**EXERCISE OBJECTIVE**
Would you output all the lines below precisely as they stand, leaving each picture out?

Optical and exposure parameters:
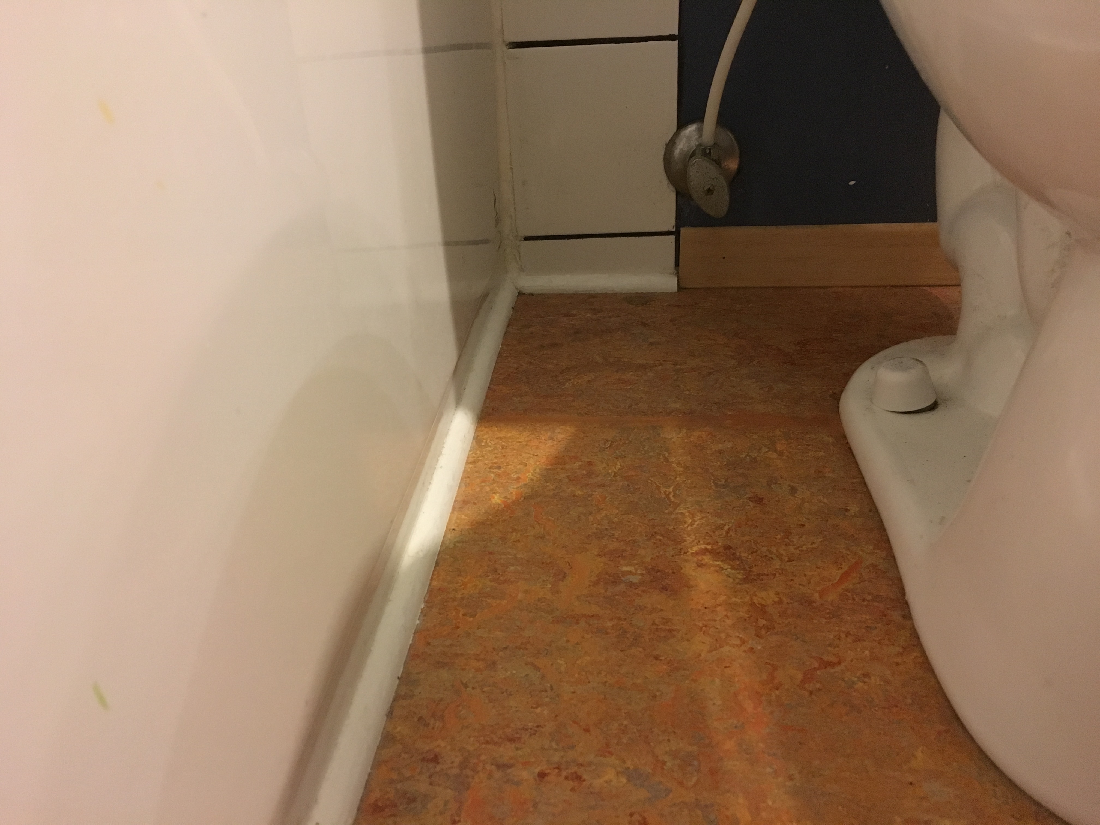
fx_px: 922
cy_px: 412
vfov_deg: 48.2
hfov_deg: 61.7
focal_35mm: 29
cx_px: 550
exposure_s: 1/15
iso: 400
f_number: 2.2
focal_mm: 4.15
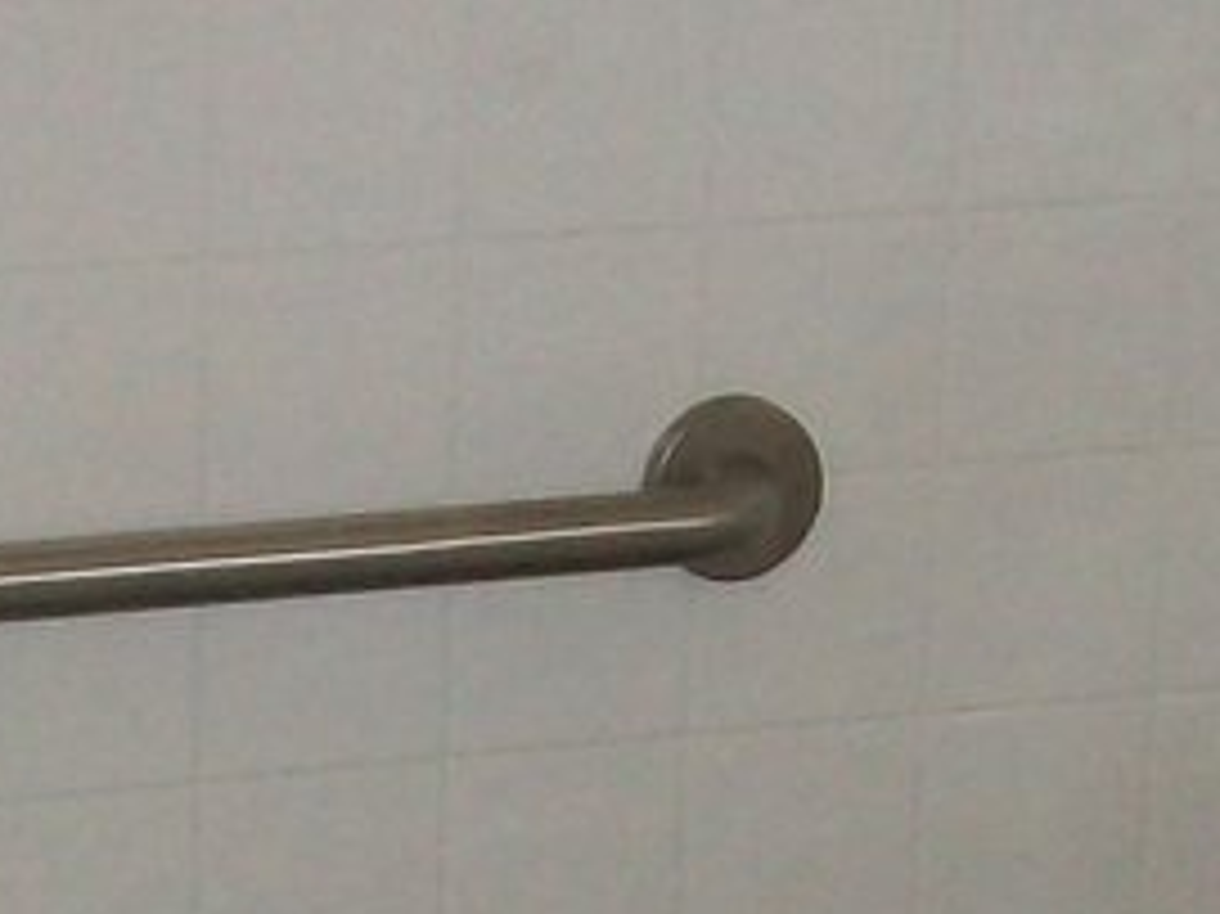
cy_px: 966
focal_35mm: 190
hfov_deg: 10.4
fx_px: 6693
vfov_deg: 7.8
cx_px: 349
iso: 120
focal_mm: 5.7
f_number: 2.8
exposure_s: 1/60
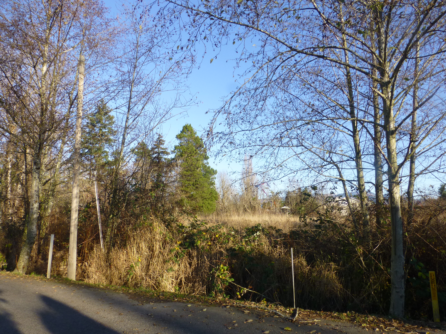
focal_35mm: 24
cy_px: 167
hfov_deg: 71.6
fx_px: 309
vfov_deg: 56.8
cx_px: 223
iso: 100
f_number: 4
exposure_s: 1/320
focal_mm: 4.3
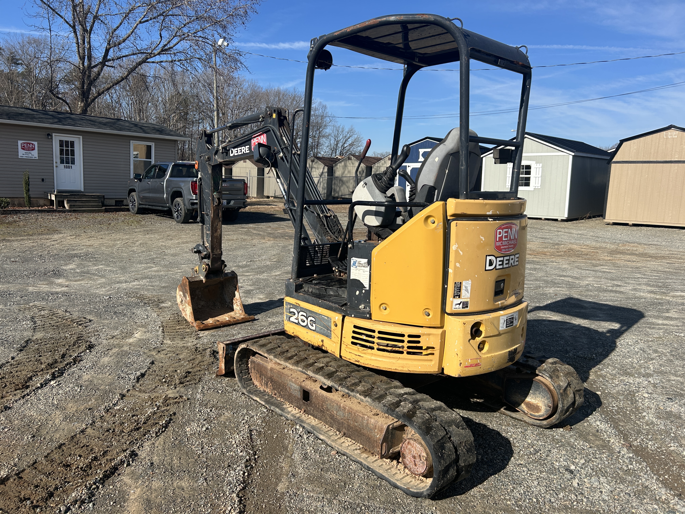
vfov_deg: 53.1
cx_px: 342
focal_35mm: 26
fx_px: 515
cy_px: 257
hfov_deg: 67.3
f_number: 1.5
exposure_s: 1/4630
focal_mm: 5.7
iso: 50
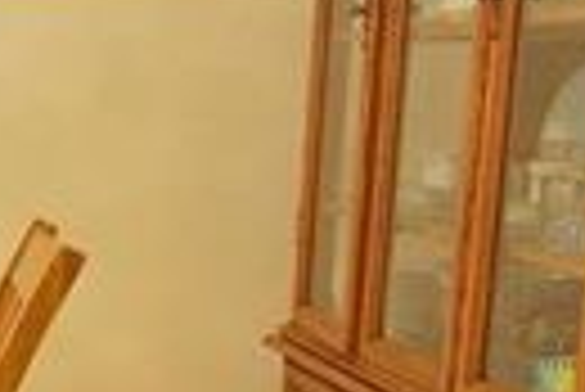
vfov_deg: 15.7
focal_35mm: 87
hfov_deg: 14.3
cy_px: 237
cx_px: -862
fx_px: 1415
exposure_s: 1/50
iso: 1250
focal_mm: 16
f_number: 5.6
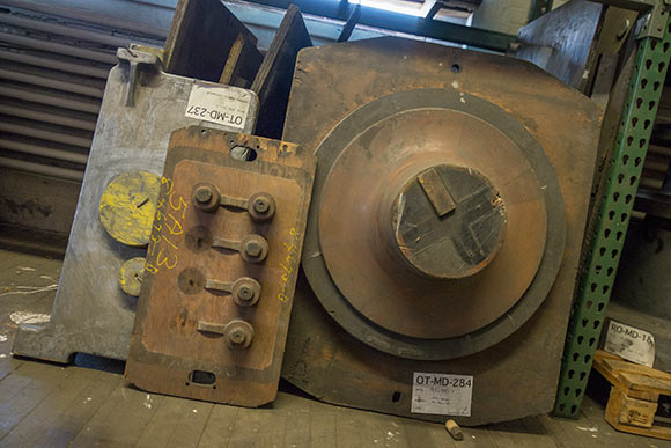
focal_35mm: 32
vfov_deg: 41.1
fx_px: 597
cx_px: 336
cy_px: 224
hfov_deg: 58.7
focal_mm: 32
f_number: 4
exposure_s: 1/125
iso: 1600
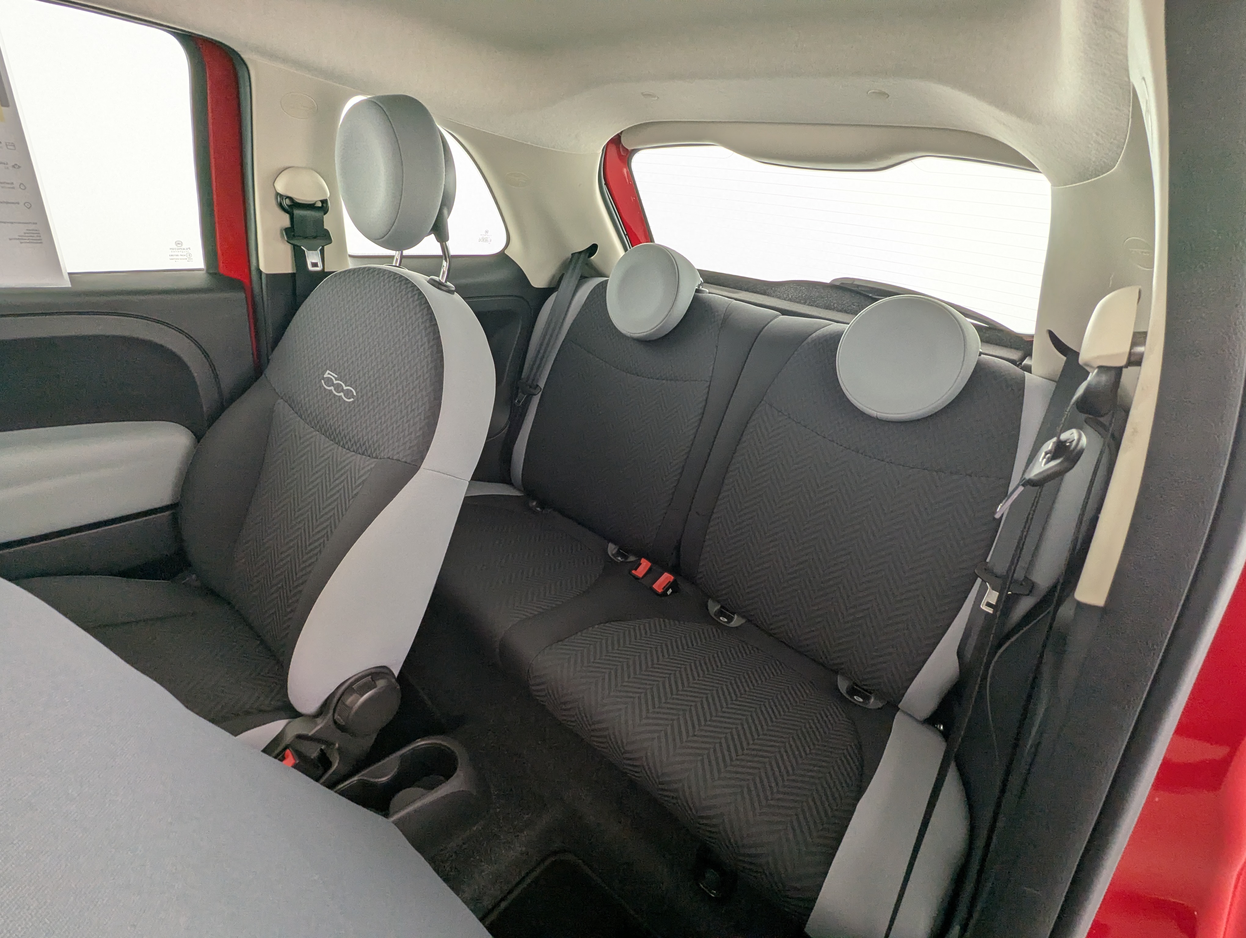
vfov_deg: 78.2
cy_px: 469
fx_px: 577
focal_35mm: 16
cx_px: 623
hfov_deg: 94.4
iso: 58
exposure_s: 1/65.2
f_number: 2.2
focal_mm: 2.35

**ANSWER TO THE EXERCISE**
fx_px: 922
cy_px: 412
vfov_deg: 48.2
hfov_deg: 61.7
focal_35mm: 29
cx_px: 550
exposure_s: 1/15
iso: 400
f_number: 2.2
focal_mm: 4.15
cy_px: 966
focal_35mm: 190
hfov_deg: 10.4
fx_px: 6693
vfov_deg: 7.8
cx_px: 349
iso: 120
focal_mm: 5.7
f_number: 2.8
exposure_s: 1/60
focal_35mm: 24
cy_px: 167
hfov_deg: 71.6
fx_px: 309
vfov_deg: 56.8
cx_px: 223
iso: 100
f_number: 4
exposure_s: 1/320
focal_mm: 4.3
vfov_deg: 53.1
cx_px: 342
focal_35mm: 26
fx_px: 515
cy_px: 257
hfov_deg: 67.3
f_number: 1.5
exposure_s: 1/4630
focal_mm: 5.7
iso: 50
vfov_deg: 15.7
focal_35mm: 87
hfov_deg: 14.3
cy_px: 237
cx_px: -862
fx_px: 1415
exposure_s: 1/50
iso: 1250
focal_mm: 16
f_number: 5.6
focal_35mm: 32
vfov_deg: 41.1
fx_px: 597
cx_px: 336
cy_px: 224
hfov_deg: 58.7
focal_mm: 32
f_number: 4
exposure_s: 1/125
iso: 1600
vfov_deg: 78.2
cy_px: 469
fx_px: 577
focal_35mm: 16
cx_px: 623
hfov_deg: 94.4
iso: 58
exposure_s: 1/65.2
f_number: 2.2
focal_mm: 2.35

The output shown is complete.